What is needed ::
Return the part of the Gulf Craft yacht sales text between "The company, which" and "the water again.", inclusive, copied word for word.

═══ Text extract

Gulf Craft, the Middle East's largest yacht manufacturer, is now making headway in the European market.
Wealthy yacht lovers splash out again
The super-rich sailed back to the yacht market last year after steering clear during the global economic crisis, says the manufacturer Gulf Craft.
The company, which custom-builds anything from small speedboats to superyachts more than 130ft in length, enjoyed a 40 per cent boost in sales last year after major purchasers dipped their toes in the water again.
"Even the very rich people were hesitant in the global recession and were slightly put off buying," said Erwin Bamps, the chief operating officer of Gulf Craft.
A lull in 2008 and 2009 created widespread pent-up demand, with customers finally coming back to the market last year.
Small boats and superyachts, such as the company's new Majesty 135, are selling strongly as the global economy recovers, although mid-range products continue to struggle as the upper-middle class remains reluctant buyers, said Mr Bamps.

══════
═══ Entries supplied

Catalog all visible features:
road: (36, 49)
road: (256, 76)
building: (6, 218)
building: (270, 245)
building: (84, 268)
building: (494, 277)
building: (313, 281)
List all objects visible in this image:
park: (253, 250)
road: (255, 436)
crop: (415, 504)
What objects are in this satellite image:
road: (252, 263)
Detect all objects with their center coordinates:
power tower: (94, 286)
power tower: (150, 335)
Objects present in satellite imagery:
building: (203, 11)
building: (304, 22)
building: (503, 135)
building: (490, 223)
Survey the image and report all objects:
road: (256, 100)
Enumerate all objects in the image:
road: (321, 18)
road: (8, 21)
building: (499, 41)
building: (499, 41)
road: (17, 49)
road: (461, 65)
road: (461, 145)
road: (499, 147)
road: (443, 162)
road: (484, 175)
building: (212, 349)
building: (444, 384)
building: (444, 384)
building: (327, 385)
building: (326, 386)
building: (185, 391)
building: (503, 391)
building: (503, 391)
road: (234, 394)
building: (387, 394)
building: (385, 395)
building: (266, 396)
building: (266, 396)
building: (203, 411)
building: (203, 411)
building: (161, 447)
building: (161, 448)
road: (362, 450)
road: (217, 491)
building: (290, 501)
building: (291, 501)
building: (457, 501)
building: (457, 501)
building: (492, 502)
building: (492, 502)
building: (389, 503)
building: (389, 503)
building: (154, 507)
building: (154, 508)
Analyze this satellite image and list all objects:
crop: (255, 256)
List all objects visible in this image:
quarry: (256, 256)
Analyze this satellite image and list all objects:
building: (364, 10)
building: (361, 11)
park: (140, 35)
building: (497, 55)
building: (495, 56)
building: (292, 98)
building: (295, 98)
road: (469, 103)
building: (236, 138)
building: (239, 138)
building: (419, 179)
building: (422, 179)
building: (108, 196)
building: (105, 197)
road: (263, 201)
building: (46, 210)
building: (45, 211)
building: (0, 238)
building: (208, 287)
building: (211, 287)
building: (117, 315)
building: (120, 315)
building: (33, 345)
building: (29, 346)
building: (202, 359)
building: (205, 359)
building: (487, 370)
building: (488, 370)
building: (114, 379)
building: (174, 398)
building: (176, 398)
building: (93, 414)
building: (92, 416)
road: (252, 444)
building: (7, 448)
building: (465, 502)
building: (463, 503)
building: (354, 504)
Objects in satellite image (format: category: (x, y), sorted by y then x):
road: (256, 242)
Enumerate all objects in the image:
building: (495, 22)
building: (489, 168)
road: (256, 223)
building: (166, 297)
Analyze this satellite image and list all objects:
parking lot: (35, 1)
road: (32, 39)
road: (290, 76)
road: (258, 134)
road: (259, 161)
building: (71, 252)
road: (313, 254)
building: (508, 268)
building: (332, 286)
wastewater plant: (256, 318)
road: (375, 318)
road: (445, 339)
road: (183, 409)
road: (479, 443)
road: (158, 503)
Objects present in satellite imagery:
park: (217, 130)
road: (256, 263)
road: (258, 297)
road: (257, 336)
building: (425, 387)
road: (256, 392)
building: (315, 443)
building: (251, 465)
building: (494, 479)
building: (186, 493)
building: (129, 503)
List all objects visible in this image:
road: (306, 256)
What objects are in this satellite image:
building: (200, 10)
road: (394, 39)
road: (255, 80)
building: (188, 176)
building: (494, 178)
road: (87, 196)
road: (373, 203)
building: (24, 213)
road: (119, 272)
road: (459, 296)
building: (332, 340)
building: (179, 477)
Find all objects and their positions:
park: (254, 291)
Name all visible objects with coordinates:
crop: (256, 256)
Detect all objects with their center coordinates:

══════

Written response ::
The company, which custom-builds anything from small speedboats to superyachts more than 130ft in length, enjoyed a 40 per cent boost in sales last year after major purchasers dipped their toes in the water again.